Canals weren’t central for long. Five years after the celebratory cannons boomed, the Baltimore & Ohio opened its first 1.5-mile route of track. Chicago’s first train — brought here by ship, as there were no tracks to the city — puffed from Kinzie Street in 1848 (and in a miracle of history, the selfsame engine, the Pioneer, can be seen today at the Chicago History Museum). Rail travel was expensive at first, but trains were faster, and tracks had the unbeatable advantage of not freezing over in winter. The Erie Canal stopped moving freight in 1903.
I & M Canal Hwy. today? The Stevenson
Traces linger. School children still sing about it — “I have a mule, her name is Sal, 15 miles on the Erie Canal…”
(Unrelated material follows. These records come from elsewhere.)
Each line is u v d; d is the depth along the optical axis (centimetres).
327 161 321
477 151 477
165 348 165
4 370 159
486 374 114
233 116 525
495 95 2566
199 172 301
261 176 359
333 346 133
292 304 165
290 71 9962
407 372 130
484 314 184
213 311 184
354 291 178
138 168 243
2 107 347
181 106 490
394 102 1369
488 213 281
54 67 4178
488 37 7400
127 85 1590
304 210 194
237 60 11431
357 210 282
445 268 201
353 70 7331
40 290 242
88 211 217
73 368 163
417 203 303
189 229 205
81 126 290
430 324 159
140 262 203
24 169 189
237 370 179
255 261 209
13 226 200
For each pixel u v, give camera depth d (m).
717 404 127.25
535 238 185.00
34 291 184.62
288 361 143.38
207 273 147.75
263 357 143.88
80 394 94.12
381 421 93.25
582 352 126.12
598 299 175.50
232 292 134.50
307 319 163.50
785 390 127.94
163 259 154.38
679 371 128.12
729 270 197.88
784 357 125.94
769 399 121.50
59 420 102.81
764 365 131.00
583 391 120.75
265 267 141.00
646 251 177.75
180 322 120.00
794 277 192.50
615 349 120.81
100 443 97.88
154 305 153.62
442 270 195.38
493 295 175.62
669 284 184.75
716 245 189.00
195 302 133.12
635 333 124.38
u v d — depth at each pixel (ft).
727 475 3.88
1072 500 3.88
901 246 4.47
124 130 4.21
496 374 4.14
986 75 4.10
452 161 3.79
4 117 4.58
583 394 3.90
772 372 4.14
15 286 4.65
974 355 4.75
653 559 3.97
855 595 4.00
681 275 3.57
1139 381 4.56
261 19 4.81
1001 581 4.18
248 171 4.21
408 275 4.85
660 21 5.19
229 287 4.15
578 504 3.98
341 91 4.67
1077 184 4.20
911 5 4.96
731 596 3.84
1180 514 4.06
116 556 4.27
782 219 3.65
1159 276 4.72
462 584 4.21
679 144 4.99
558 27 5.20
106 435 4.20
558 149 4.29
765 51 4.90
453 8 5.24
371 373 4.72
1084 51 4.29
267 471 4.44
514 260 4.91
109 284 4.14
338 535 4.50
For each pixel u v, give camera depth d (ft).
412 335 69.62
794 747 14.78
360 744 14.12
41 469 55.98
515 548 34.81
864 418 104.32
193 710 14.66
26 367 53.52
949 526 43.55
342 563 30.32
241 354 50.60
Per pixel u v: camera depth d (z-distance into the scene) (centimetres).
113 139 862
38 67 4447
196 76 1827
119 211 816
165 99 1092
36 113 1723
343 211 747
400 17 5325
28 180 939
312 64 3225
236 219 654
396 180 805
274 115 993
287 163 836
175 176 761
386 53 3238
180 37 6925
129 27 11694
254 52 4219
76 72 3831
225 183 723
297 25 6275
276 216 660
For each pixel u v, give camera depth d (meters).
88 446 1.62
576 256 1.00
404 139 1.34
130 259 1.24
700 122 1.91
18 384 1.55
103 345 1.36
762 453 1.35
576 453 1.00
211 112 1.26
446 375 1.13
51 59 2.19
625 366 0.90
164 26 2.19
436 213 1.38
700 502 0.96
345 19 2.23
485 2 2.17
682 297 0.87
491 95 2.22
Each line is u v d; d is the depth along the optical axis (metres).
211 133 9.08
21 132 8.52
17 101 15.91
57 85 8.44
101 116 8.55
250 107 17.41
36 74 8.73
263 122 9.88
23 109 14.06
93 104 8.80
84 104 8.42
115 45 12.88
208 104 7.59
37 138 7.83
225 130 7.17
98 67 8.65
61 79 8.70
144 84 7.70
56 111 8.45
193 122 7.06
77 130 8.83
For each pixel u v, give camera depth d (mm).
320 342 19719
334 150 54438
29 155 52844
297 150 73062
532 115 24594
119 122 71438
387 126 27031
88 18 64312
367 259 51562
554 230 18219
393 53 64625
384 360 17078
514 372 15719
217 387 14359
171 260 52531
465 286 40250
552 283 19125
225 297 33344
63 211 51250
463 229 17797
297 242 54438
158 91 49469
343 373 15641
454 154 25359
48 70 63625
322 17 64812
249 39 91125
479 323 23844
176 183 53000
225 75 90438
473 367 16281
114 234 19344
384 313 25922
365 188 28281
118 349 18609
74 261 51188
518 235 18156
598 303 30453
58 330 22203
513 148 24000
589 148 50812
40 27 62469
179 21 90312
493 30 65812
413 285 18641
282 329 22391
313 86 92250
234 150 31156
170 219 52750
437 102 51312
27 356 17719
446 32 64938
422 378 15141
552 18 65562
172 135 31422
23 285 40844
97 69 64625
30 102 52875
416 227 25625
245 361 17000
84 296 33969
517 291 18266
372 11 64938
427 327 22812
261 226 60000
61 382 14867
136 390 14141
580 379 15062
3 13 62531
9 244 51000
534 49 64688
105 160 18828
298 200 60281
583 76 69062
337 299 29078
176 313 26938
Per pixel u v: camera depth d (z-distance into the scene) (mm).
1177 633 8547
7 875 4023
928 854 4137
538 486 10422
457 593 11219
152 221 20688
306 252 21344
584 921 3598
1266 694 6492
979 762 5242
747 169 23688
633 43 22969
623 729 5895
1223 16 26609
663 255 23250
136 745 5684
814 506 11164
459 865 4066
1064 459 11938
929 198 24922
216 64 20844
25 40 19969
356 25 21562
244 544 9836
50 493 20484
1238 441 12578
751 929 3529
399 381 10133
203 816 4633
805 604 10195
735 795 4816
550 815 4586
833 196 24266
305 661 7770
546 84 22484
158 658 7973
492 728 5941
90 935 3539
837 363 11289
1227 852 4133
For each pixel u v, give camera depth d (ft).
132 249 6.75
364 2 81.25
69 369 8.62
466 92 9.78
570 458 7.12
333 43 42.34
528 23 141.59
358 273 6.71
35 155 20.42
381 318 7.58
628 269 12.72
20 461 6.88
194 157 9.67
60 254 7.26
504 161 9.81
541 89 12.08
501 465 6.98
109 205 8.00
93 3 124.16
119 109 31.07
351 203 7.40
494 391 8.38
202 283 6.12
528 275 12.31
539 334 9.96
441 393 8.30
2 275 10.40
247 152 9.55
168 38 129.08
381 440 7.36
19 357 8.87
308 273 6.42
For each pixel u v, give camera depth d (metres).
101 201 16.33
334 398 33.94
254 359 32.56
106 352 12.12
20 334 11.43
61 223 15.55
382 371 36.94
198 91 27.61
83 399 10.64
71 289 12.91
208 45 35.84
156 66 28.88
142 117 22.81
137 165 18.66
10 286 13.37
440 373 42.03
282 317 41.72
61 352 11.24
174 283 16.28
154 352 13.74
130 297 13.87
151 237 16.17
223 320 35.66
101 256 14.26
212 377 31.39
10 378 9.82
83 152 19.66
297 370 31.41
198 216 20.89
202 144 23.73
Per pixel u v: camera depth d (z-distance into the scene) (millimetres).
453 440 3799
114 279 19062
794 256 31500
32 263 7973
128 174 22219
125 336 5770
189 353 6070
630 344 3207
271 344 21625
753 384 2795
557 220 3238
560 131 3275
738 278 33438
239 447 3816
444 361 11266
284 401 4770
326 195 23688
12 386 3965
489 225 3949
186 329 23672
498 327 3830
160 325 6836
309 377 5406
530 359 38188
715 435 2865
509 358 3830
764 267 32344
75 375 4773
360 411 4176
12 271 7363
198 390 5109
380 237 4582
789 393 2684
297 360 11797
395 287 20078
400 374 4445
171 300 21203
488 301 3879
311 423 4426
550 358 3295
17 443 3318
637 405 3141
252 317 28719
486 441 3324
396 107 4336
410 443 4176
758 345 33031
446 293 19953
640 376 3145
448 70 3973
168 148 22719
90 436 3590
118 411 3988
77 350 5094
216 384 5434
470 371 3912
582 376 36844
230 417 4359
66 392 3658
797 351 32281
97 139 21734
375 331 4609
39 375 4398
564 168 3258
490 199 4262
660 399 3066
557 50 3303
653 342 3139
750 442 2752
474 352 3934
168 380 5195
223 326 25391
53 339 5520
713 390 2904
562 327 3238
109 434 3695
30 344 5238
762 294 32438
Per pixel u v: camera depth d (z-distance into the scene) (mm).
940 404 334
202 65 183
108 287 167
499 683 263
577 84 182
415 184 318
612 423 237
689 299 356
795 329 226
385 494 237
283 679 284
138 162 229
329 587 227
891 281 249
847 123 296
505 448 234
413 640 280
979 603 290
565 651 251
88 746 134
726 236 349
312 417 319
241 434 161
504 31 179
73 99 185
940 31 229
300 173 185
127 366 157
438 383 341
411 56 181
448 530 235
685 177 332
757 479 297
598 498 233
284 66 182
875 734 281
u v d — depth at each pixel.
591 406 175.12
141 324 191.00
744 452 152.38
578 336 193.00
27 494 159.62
There is also some lovely biking through I & M Canal National Heritage Area, an hour south of Chicago.
But you don’t have to go to Channahon to see the canal route. You might trace it every day and never realize it. The I & M Canal ceased being a working freight route in 1933. Immediately plans were aired to put a “southeast super-road” on its right of way. The Great Depression nixed that. But the first post-war public works progress was a highway built on the canal route, initially called “The I & M Canal Highway.” Its name was eventually changed to the Stevenson Expressway, which follows the canal route for seven miles through the city, cars and trucks flying past where mules once slowly pulled flatboats.
And Chicago is still the major Midwestern metropolis, thanks to a canal nobody here remembers while we try to surf the next technological change — AI, our future or a bubble? — into the middle of the 21st century.